Distinctive Features of the financial plan generated by the Financial Planning module of the Private Banking include:
The Financial Planning module is designed to create comprehensive plans till the Life expectancy age of the customer. These plans will also be inclusive of plans for specific interests or financial goals identified by the customer, such as planning for retirement, buying a home, or investing an inheritance.
The projections in the plans are generated based on assumption rates defined by the user for inflation as well as for the rates of return in the different asset classes.
- The module offers a unique option of planning either for an individual customer or for the entire household of the customer. The plan generated at the household level will be a resultant of all the financial facts and projections being considered at the household level.
- The module facilitates planning for the existing as well as potential customers of the bank. However, the existing customers will have an advantage – any alteration in the investments of the existing customers in the system will be automatically updated and reflected in the plan of the customer. This will facilitate in reviewing and revising the plans with ease. However for the potential or prospective customers, the RM needs to manually update the existing exposure on investments in order to periodically review the plan.
- The user has been provided with the flexibility of creating an entirely new proposal for the customer or can also work on existing plans of the customer as a template. This will assist the user to an extent of not having to recapture some of the existing information of the customer and his financial figures. However, the user needs to note a point that all the information except the information on the current assets of the customer can be retrieved for reuse. The assets of an existing customer are refreshed from the client’s holdings as reflected in the system, even if an old proposal is being reused.

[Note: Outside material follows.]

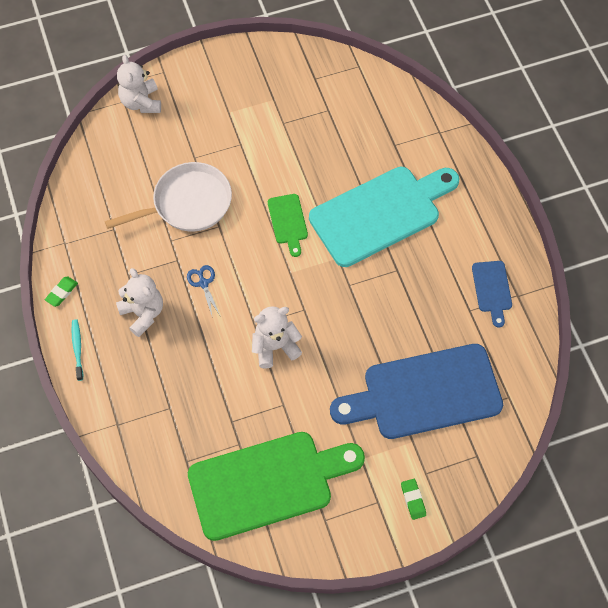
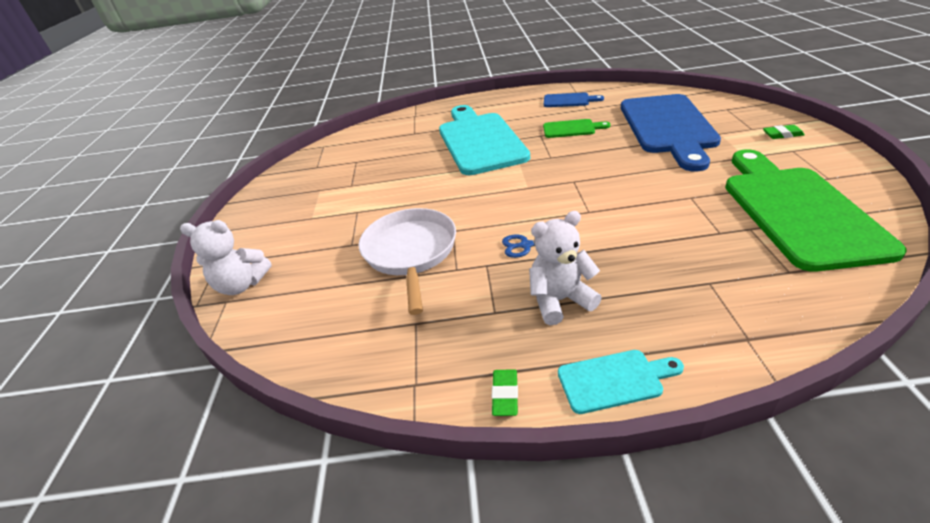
camera: 70 degrees left, 25 degrees down
(62, 292) = (505, 394): green eraser -> green eraser turned 45 degrees clockwise
(77, 349) = (614, 380): turquoise toothbrush -> turquoise cutting board
(275, 347) = (617, 199): white teddy bear -> none
(288, 222) = (467, 186): green cutting board -> green cutting board (571, 129)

- The plans generated by the system comprise of the recommended asset allocation & the investment portfolio as well as the projected cash-flows, assets and liabilities consequential to the recommendations. The plan will also be inclusive of recommendations on additional loans or insurance covers to be taken.
- The user has been provided with the flexibility to update the status of the plan as it undergoes the various phases of conception. (eg: Work in Progress, Sent to Customer, Accepted by Customer etc).
Approach Screens
The Financial Planning process has been phased across 14 tabs. In each of the tabs has been designed to get enabled sequentially as the user proceeds to capture information from one tab to another.
However, the three tabs Inflows, Outflows and Goals will all get enabled at the same time consequent to capturing and saving of information in the Asset tab Capture Data: For the user interface fields presented in a tabular format across all the screens, the user will be able to capture or update information on the tables using a standard process.
The user needs to click on the ‘Capture Data’ button provided at the extreme right corner of each table. This will open a pop up screen which will facilitate in maintaining the relevant information.
The Planning module will be available only for RM login. It can thus be inferred that the customer cannot carry out the financial planning on his own but needs to approach the RM for the same.